Researchers introduced dogs to an interactive toy with a treat hidden inside under three different circumstances—one where the dog’s owner was completely absent, one where the dog’s owner was silent, and one where the dog’s owner was actively encouraging the dog.

Researchers found the dogs were much more motivated to play with the toy and find the treat when their owners were present—even if they were silent. The presence of their owner made them more comfortable to explore their environment.

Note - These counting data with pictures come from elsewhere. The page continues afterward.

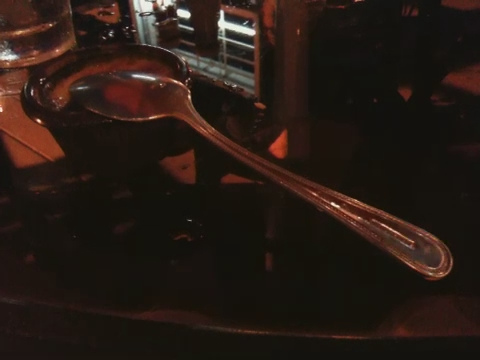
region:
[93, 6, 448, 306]
large silver spoon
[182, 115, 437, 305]
handle of large silver spoon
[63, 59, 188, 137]
scooping portion of silver spoon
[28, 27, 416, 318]
spoon resting on a small bowl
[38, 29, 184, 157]
small bowl of dipping sauce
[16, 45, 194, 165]
black bowl of sauce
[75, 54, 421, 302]
spoon and small bowl on table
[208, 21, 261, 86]
metal racks in background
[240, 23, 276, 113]
metal frame next to racks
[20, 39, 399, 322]
table with spoon on it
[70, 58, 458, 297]
a steel spoon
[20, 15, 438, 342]
dark place with utensils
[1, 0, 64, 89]
water can with full of water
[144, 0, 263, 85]
window of the kitchen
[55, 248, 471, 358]
brown colour dining table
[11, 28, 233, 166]
a cup with a spoon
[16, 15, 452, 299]
a steel spoon and cup near the water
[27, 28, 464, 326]
dark place with some utensils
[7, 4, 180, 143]
water can near the cup and spoon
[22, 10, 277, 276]
a cup kept in the dining table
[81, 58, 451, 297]
silver spoon resting on dish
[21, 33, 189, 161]
black dish holding liquid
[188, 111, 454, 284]
silver handle of spoon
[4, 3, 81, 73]
glass in upper corner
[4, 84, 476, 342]
black countertop spoon is on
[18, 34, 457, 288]
spoon and dish it's resting on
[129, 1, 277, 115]
lit up display behind spoon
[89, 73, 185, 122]
reflection on silver spoon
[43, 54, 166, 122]
sauce in black dish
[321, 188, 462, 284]
portion of spoon resting on counter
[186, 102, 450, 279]
the handle of a silver spoon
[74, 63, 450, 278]
a silver metal spoon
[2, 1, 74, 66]
the bottom a clear glass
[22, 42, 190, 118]
a brown ceramic small dish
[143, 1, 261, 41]
a long white light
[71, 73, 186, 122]
the spoon head of the spoon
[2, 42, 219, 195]
a wooden table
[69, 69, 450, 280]
the upside down spoon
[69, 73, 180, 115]
the black tarnish of a spoon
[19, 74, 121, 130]
the edge of the dish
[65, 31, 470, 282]
a spoon on a table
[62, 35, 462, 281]
spoon is color silver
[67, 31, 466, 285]
spoon is dirty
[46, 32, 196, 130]
black spots on spoon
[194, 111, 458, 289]
handle of spoon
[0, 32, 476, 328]
spoon on a brown table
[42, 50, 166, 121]
brown cream on spoon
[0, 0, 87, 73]
a glass in front a spoon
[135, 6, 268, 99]
a window with frame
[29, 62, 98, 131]
brown cream spills on tabel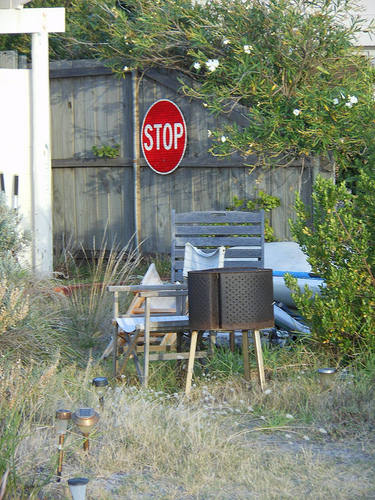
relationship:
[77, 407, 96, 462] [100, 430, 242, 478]
solar light on grass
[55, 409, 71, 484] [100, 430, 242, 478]
solar light on grass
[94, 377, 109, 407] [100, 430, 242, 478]
solar light on grass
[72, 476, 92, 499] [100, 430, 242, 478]
solar light on grass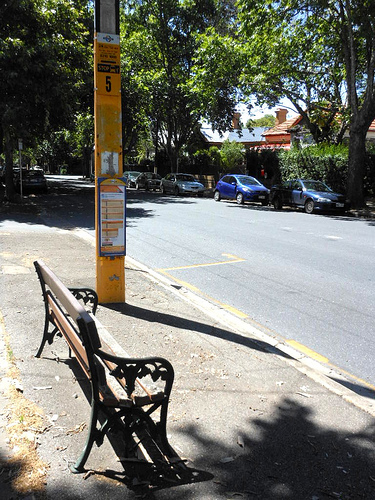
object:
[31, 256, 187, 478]
bench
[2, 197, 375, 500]
sidewalk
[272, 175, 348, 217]
car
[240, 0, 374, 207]
tree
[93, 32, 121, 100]
sign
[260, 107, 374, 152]
house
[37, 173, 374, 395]
road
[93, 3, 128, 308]
pole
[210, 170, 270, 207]
car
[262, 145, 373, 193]
bush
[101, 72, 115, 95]
number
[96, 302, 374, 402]
shadow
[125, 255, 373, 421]
curb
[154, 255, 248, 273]
line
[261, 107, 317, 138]
roof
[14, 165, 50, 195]
car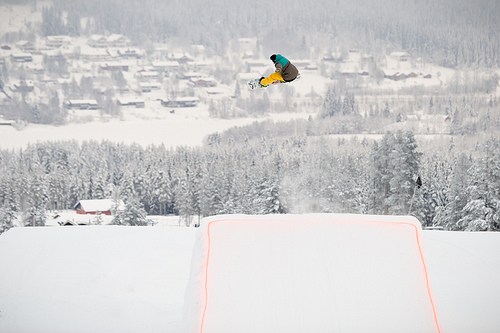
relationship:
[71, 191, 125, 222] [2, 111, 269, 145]
building in snow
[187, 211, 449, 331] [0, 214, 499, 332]
jump ramp in snow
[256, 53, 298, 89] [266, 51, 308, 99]
he in coat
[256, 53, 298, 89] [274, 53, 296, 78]
he in coat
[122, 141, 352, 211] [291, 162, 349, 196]
trees full of snow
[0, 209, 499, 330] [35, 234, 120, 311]
ground full of snow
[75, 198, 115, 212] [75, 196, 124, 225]
roof full of snow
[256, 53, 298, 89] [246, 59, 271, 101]
he jumps on snowboard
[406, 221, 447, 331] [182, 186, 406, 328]
line on ramp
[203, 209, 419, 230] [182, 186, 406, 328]
line on ramp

This implies that the secure base effect that exists between parents and children also exists between dogs and their owners—or, in other words, your dog looks to you as their parent, protector, and safety net just as much as a human child would.

Wrapping things up

There’s no way to know exactly what a dog is thinking or feeling—but when it comes to the question “does my dog think I’m a dog?” all signs clearly point to no.

Humans and dogs smell different, look different, and behave differently—so when your dog is interacting with you, he’s clearly getting the signal that you’re a human, not a canine.

But again, just because your dog recognizes that you’re not a dog doesn’t mean he doesn’t identify with you or have a strong bond. Dogs’ behavior with their owners clearly mimics children’s behavior with their parents—so, at the end of the day, it doesn’t matter to your pet if you’re walking around on two legs or four. What matters is that you’re the one feeding them, playing with them, and loving them every day.